Published online by Cambridge University Press: 12 November 2009
Section 1 litigation today applies two legal tests: the rule of reason or reasonableness test and the per-se illegality rule. Under the rule of reason standard, the court holds a practice unlawful only if it unreasonably restrains trade. Under the per-se rule, the court may find a practice unlawful without an inquiry into its reasonableness. What is the connection between the per-se rule and reasonableness tests? What is the connection between the reasonableness test under the Sherman Act and the reasonableness test employed in the closest common law analogue, the restraint of trade cases? This chapter aims to answer these questions.
I also try to provide some sense here of the underlying tensions shaping antitrust doctrine. The fundamental tension is between the administrative and evidentiary burdens imposed on public enforcement agents by a reasonableness standard, and the traditional tendency of courts to apply reasonableness tests in the common law process.
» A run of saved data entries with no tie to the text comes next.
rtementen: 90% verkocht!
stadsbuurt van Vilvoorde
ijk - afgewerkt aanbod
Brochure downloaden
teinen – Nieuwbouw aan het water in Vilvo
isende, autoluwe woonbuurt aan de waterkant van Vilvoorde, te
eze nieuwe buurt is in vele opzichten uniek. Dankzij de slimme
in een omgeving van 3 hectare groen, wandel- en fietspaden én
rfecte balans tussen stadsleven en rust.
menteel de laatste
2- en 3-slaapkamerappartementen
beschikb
This tradition tends to direct courts toward an inquiry into the economic reasonableness of a defendant's conduct.
THE SHERMAN ACT VERSUS THE COMMON LAW
The first Section 1 case to reach the Supreme Court was United States v. Trans-Missouri Freight Assn. Although it receives scant attention in antitrust casebooks, it is the most important federal antitrust opinion, for reasons that should become clear shortly. It involved an effort by eighteen railroads controlling traffic west of the Mississippi River to eliminate rate wars.